CHICAGO, IL.- The Art Institute of Chicago
will be offering visitors the rare opportunity to view one of Caravaggio's masterworks from October 10, 2009 to January 31, 2010. Coming from the National Gallery, London, The Supper at Emmaus is one of the most highly regarded paintings by one of the most influential of all Western artists, and it is a painting hardly ever seen outside of London. For these four months, it will be one of the few Caravaggios on view anywhere in the United States.
The Supper at Emmaus will serve as the centerpiece for a focus installation in Gallery 211 of the Art Institute's collection of "Caravaggesque" paintings. Caravaggio's insistence on heightened realism and the sculptural qualities of his figures, often brightly lit against a dark background, are evident in works such as Bartolomeo Manfredi's Cupid Chastised and Cecco del Caravaggio's The Resurrection . A gallery brochure will also lead visitors to other galleries where the diffusion of Caravaggio's style throughout Europe will be immediately apparent in works such as Rembrandt's Old Man with a Gold Chain and Rubens's The Capture of Samson.
Michelangelo Merisi da Caravaggio (1571-1610) is an artist known not only for his groundbreaking paintings that heralded the emergence of the Baroque era but also for his profoundly tumultuous life. Apprenticed at the age of 13 in Milan, the artist fled for Rome when he was 21, after an altercation with a police officer. In Rome, despite his unconventional style and penchant for bar brawls, he quickly attached himself to one of the favorite painters of Pope Clement VIII. His sensual depictions of both quotidian life and exalted religious subjects brought him to the attention of wealthy private patrons and influential members of the clergy, most notably Cardinal Francesco del Monte. The Supper at Emmaus was painted for one of the most avid collectors of art in Rome, Ciriaco de Mattei.
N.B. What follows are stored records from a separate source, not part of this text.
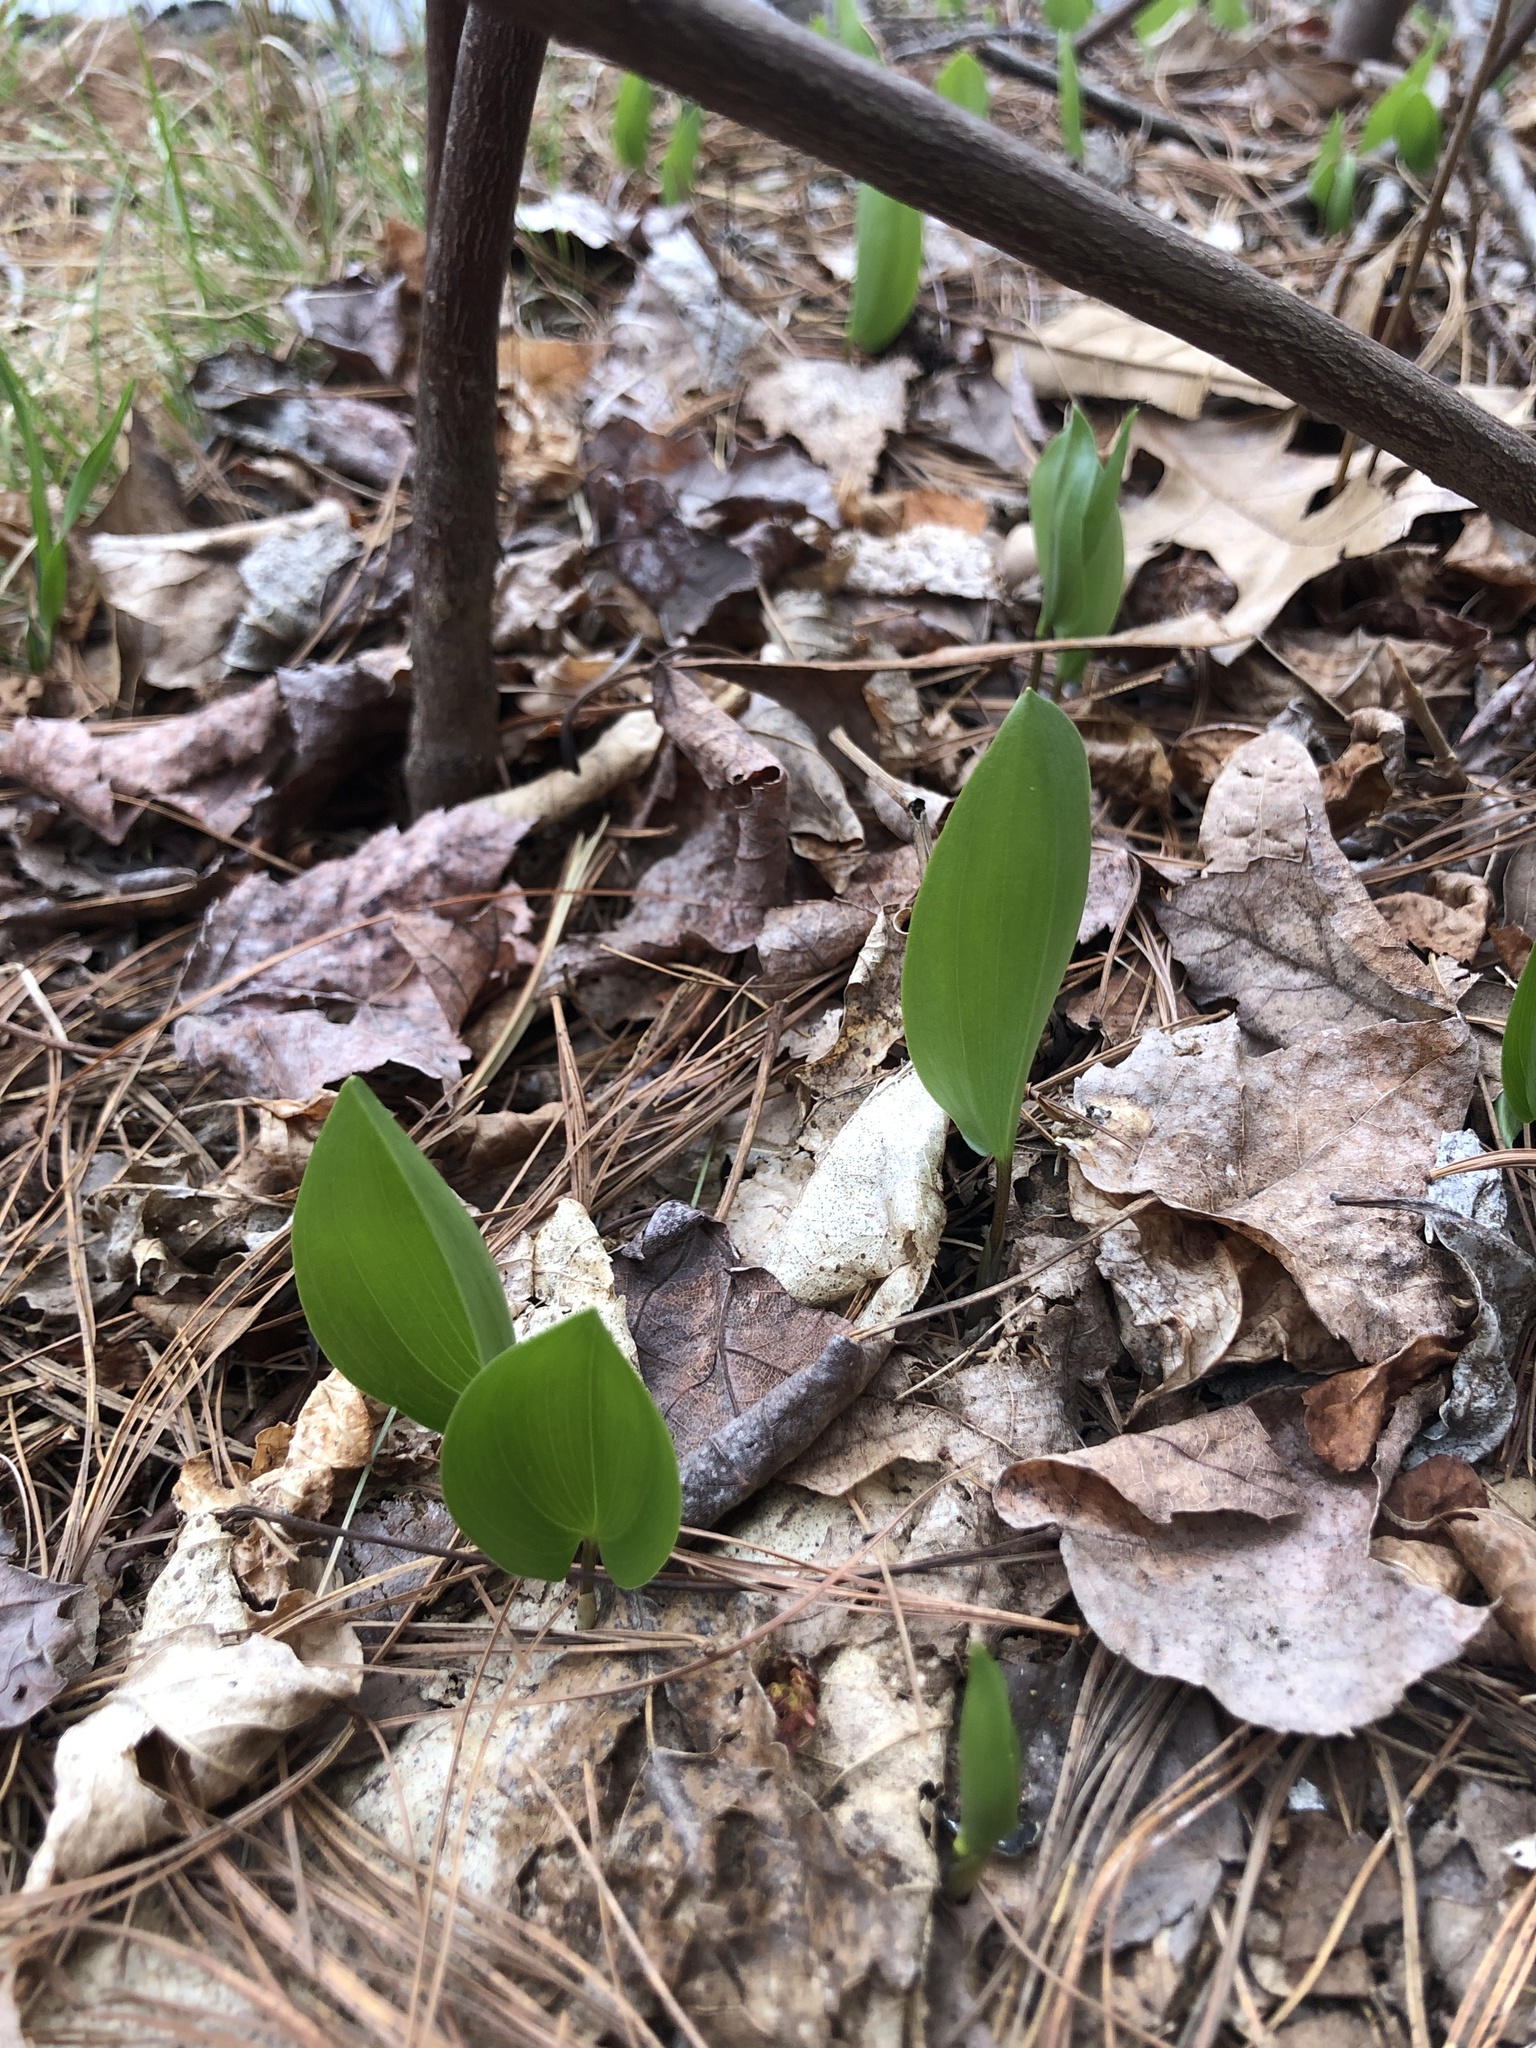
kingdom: Plantae
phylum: Tracheophyta
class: Liliopsida
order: Asparagales
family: Asparagaceae
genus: Maianthemum
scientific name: Maianthemum canadense
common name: False lily-of-the-valley
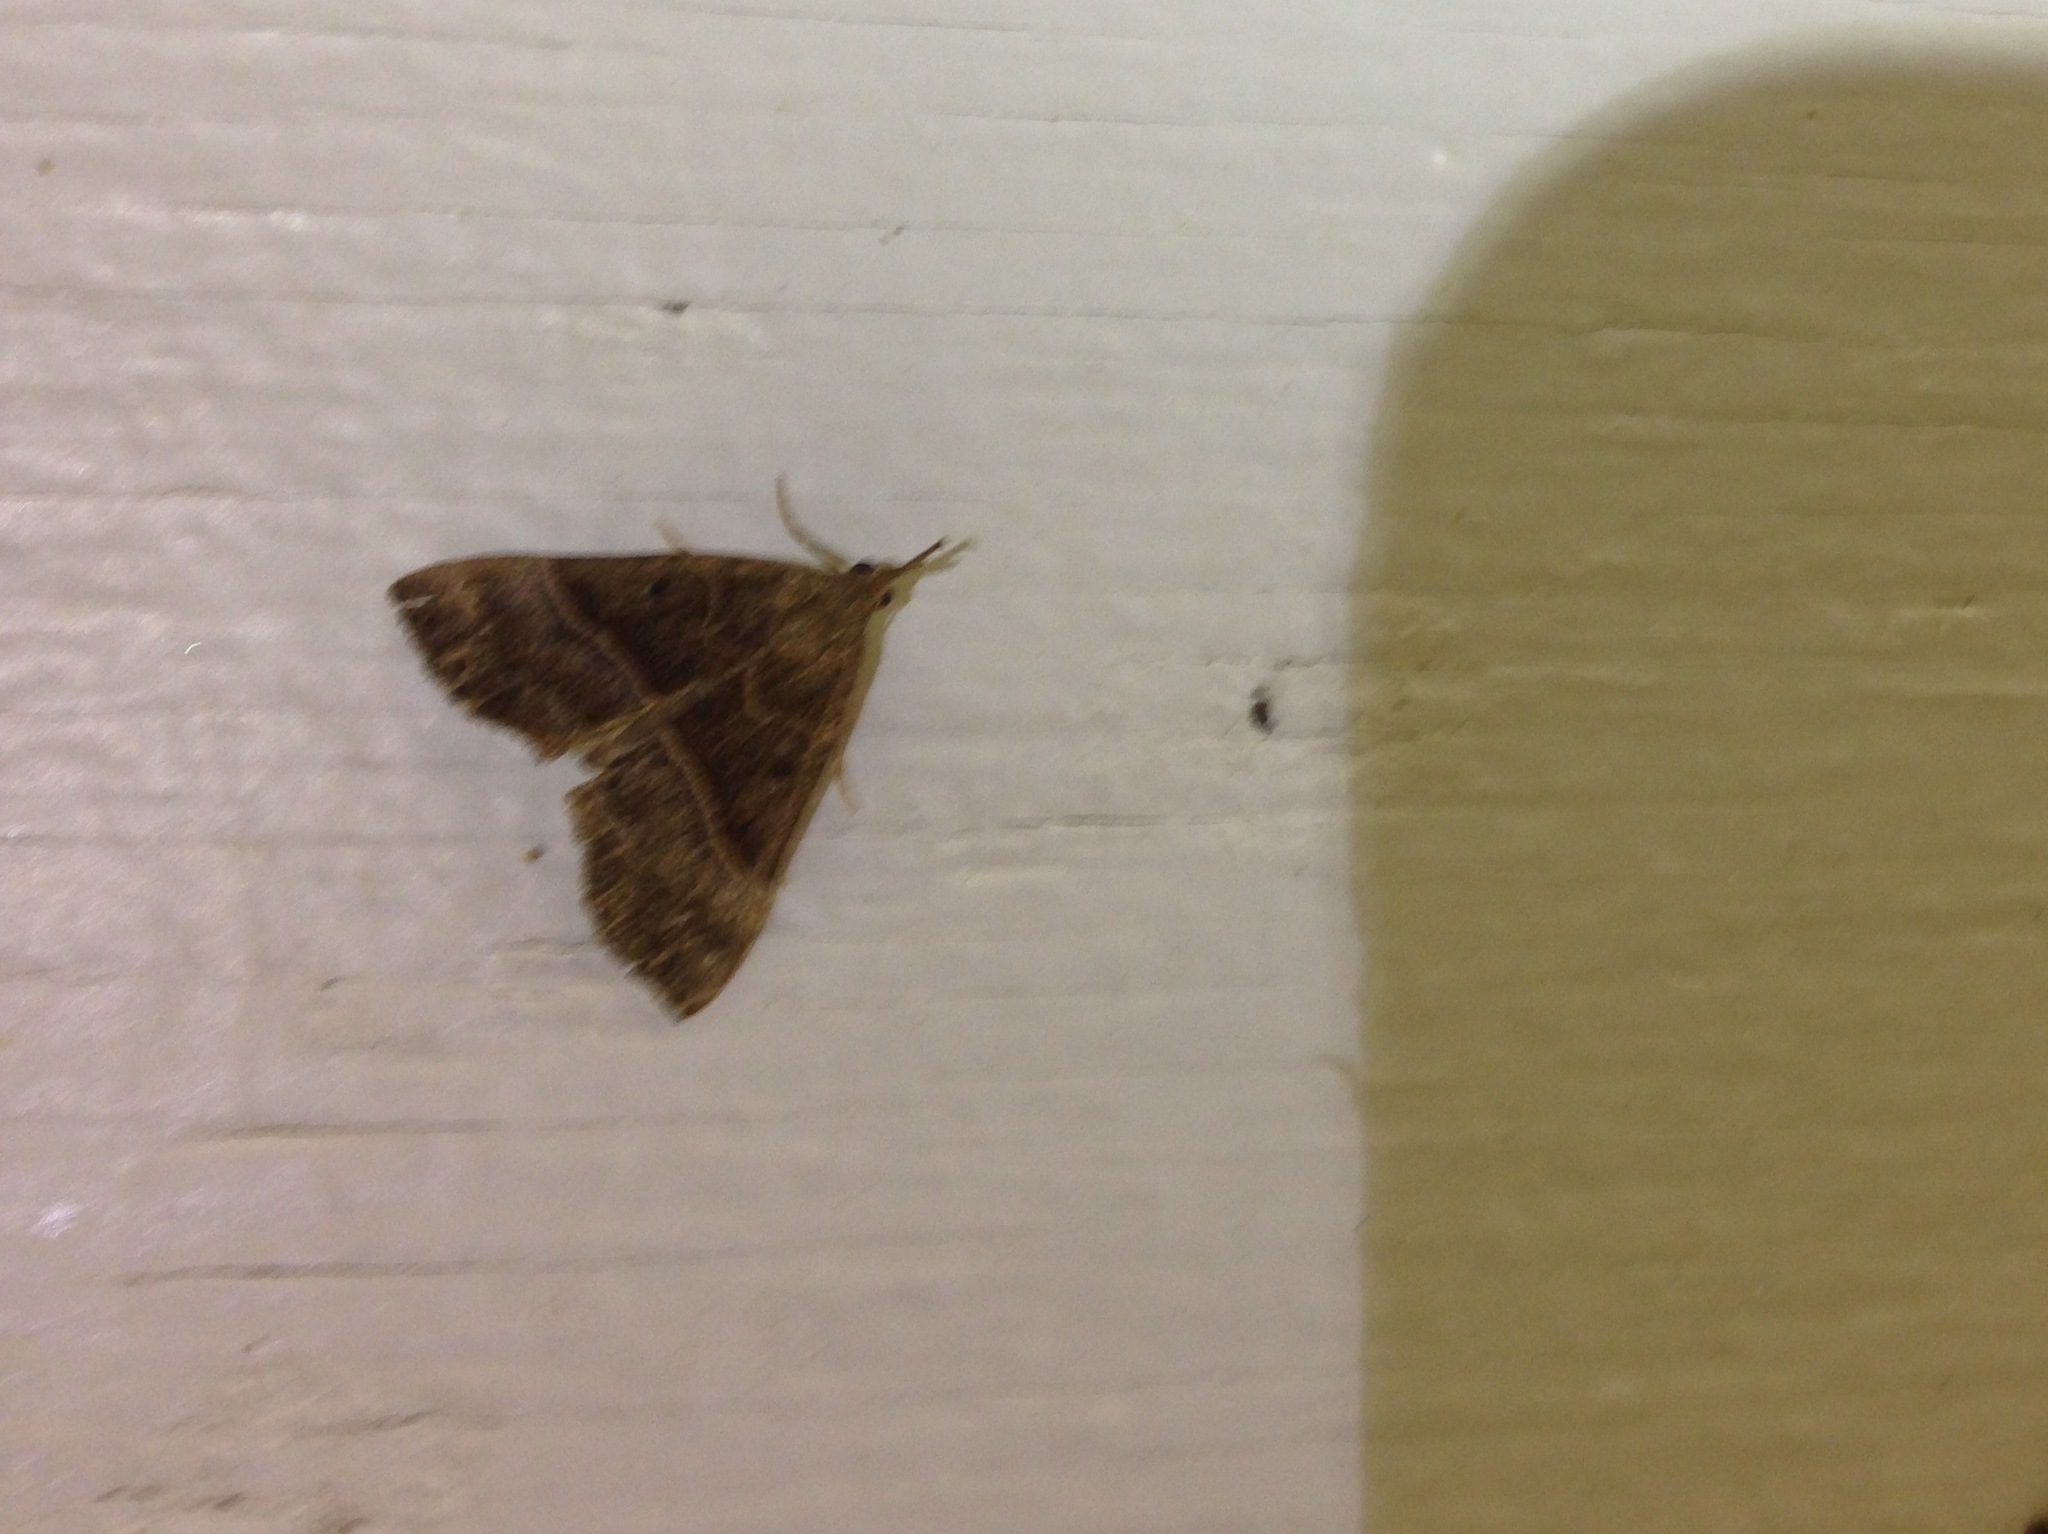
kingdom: Animalia
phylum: Arthropoda
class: Insecta
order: Lepidoptera
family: Erebidae
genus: Hypena
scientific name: Hypena eductalis
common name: Red-footed snout
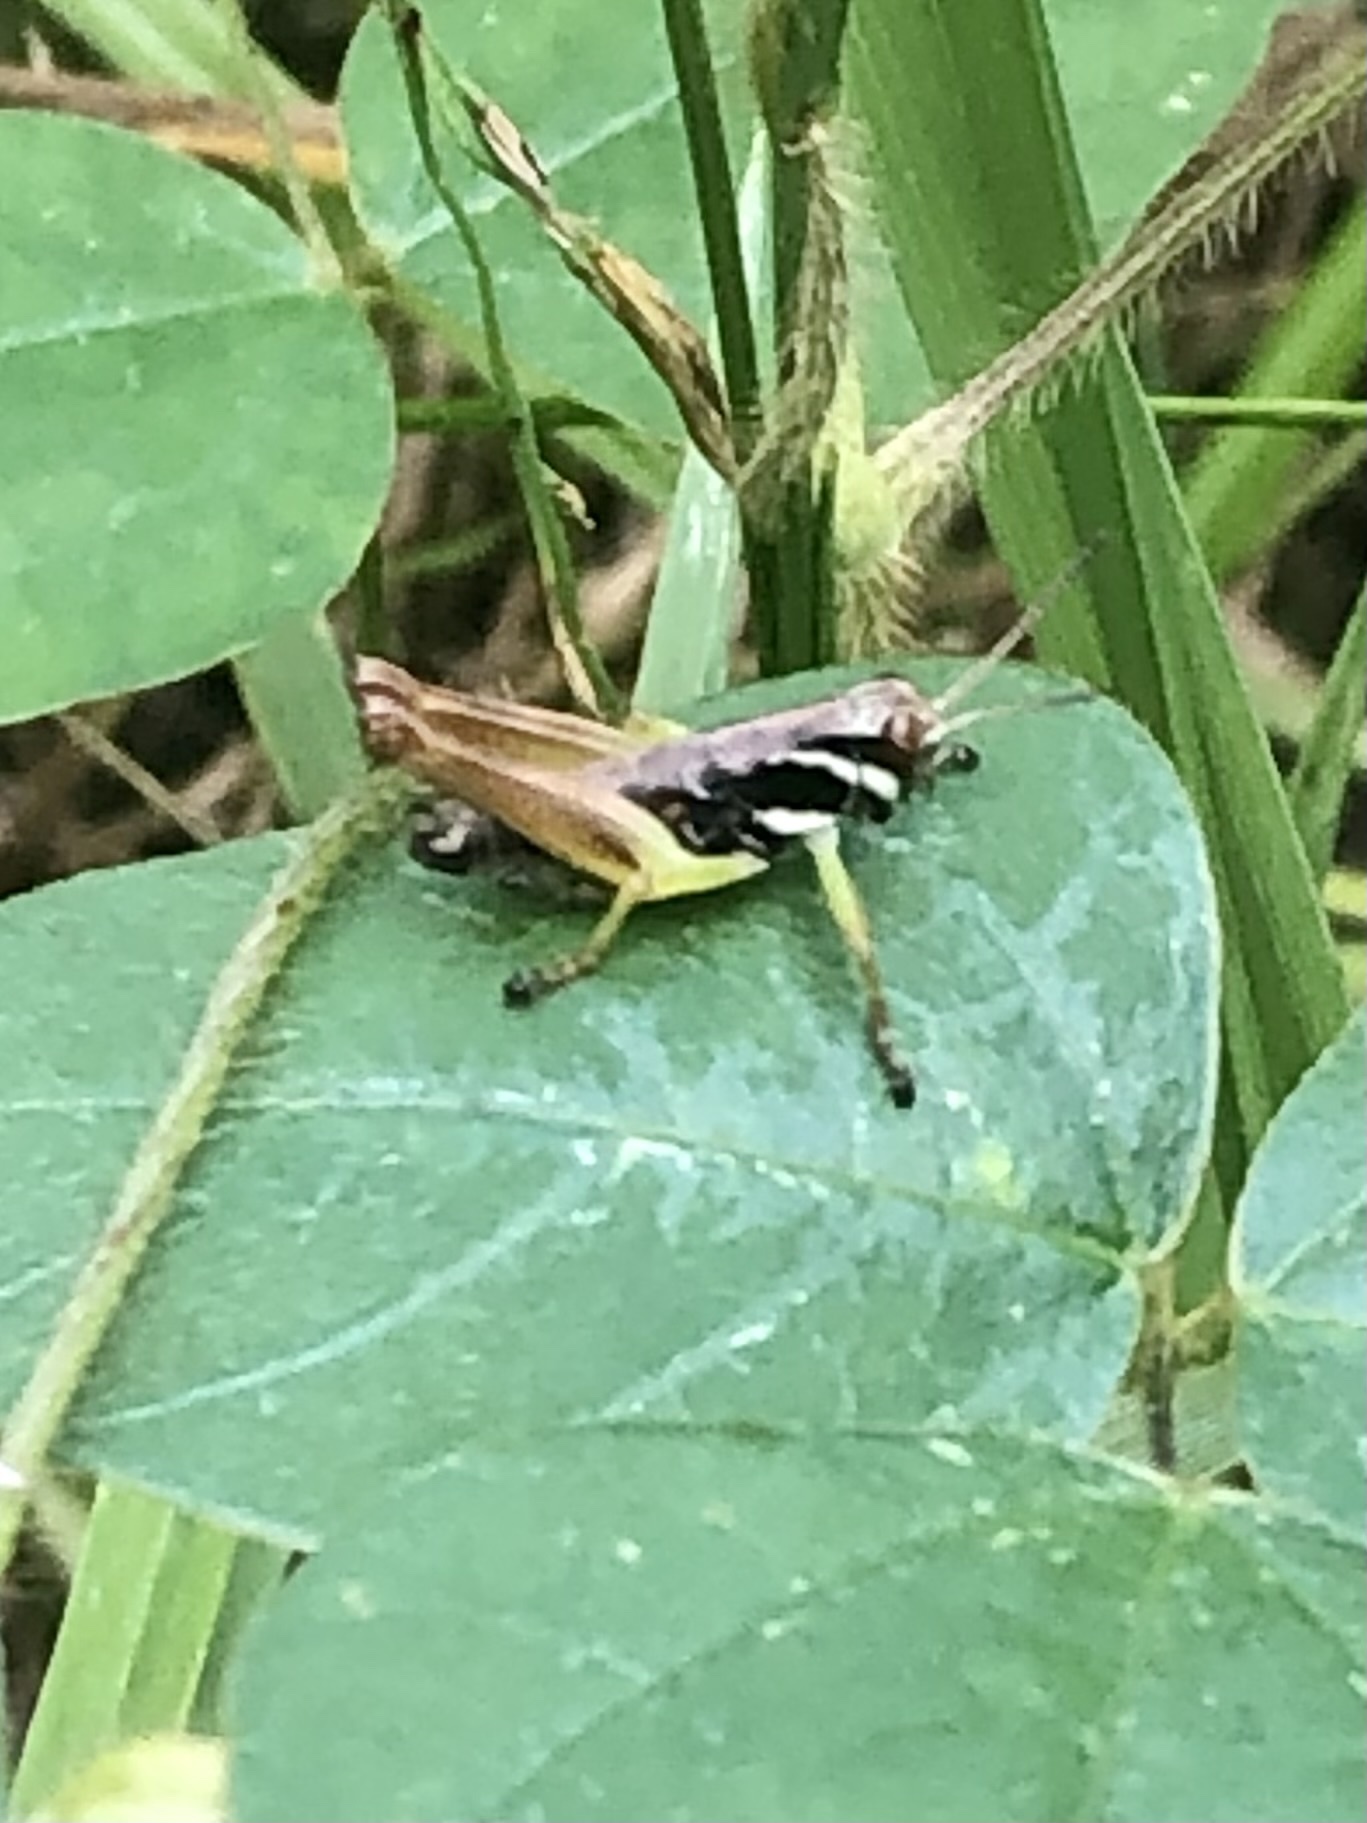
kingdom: Animalia
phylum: Arthropoda
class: Insecta
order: Orthoptera
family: Acrididae
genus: Melanoplus
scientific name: Melanoplus gracilis
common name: Graceful narrow-winged locust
Caravaggio's The Supper at Emmaus , painted in 1601, depicts a dim tavern that forms the backdrop for a moment of profound revelation. Two men eating at a table, served by an innkeeper, realize that the guest who joined them at their meal is none other than Christ himself, reappearing to his disciples after his death and resurrection. The painting is recognized as a superb example of Caravaggio's style at its most mature and developed. Caravaggio has represented this scene with his sense of uncompromising realism, punctuated by his signature contrasts of light and dark, which lend a deeply dramatic sensitivity to the painting. The moment of the disciples' realization is pictured with radically foreshortened gestures of shock and disbelief: one disciple spreads his arms wide, demarcating the depth of the painting; the other leans forward abruptly, as if he were to jump out of his chair, shoulders hunched and hands gripping the arms of his seat. Caravaggio has rendered all of the details--the food on the table, the worn wrinkles in the garments of the men--with crisp precision and an almost clinical handling of paint. Against this stark realism is counterposed the moment of religious epiphany, the sacred manifesting itself within the mundane setting of a dining room.
The Supper at Emmaus will take the place of The Crucifixion by Francisco de Zurbarán, which will play a key role in the National Gallery, London's upcoming exhibition, The Sacred Made Real, Spanish Painting and Sculpture 1600-1700, on view in London this fall.
The Chicago presentation of The Supper at Emmaus is curated by Christina Nielsen, Assistant Curator of Medieval Art, the Art Institute of Chicago.